How Memory Flows Across Interfaces

This is the part that excites me most. Say I’m chatting with my AI agent on Discord and I mention that I’m working on a Cilium BGP issue. mem0 extracts that fact, embeds it, and stores it in Qdrant — scoped to my user_id.

Later, I open Claude Code in my terminal to work on the same problem. The mem0 MCP server searches for relevant memories, finds the Discord context, and injects it. Claude Code already knows what I’ve been working on without me repeating myself.

My wife opens Open WebUI to ask a cooking question? Her user_id is different — she gets her own memory space. No cross-contamination.

One Qdrant instance, multiple collections, all user-scoped. The same memory layer serves every interface.

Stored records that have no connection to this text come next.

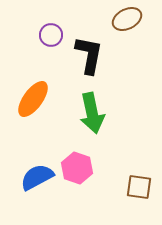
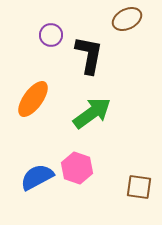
green arrow: rotated 114 degrees counterclockwise
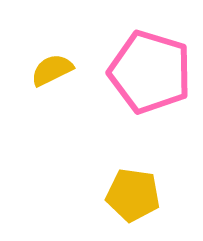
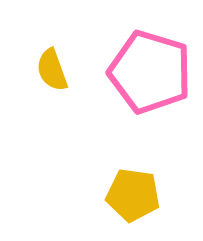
yellow semicircle: rotated 84 degrees counterclockwise
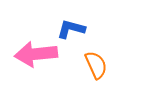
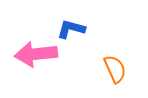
orange semicircle: moved 19 px right, 4 px down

What About the Existing Stack?

If you’ve been following the series, you’ll notice some things changed:

Before	After	Why
Ollama (DaemonSet)	LocalAI (k8s services)	GPU heterogeneity, memory reclaimer, better model configs
Open WebUI built-in memory	mem0 (universal)	Cross-interface memory sharing
No vector DB	Qdrant	Required by both mem0 and Open WebUI RAG
No agent	OpenClaw (Discord)	I wanted to interact via Discord

Open WebUI and SearXNG stay — they were already deployed and working. They just get rewired to talk to LocalAI instead of Ollama, and Open WebUI gets the mem0 pipeline filter bolted on.

PostgreSQL was already running via CloudNative-PG (it backs about 20 other apps in my cluster), so mem0 and Open WebUI just get new databases on the existing cluster.

Current Status

As of writing, here’s what’s deployed and working:

Component	Status	Models/Notes
LocalAI Intel (x2)	Running	mistral-7b-instruct, nomic-embed-text, whisper-1, tts-1
LocalAI NVIDIA (x1)	Running	qwen2.5-coder:7b, qwen2.5-coder:14b
Qdrant	Running	Vector storage ready
mem0	Running	API on port 8765, using openmemory-mcp image
Open WebUI	Running	Connected to both LocalAI backends
OpenClaw	Running	Discord bot with coder model access
SearXNG	Running	Web search available

What’s Coming in Part 5

Next post will cover the mem0 integration — wiring up the pipeline filters in Open WebUI, the OpenClaw mem0 plugin for Discord, and the self-hosted mem0 MCP server for Claude Code. That’s where the “AI that remembers you” promise actually comes together.

The full architecture document is in my home-ops repo. The manifests are under kubernetes/apps/cortex/.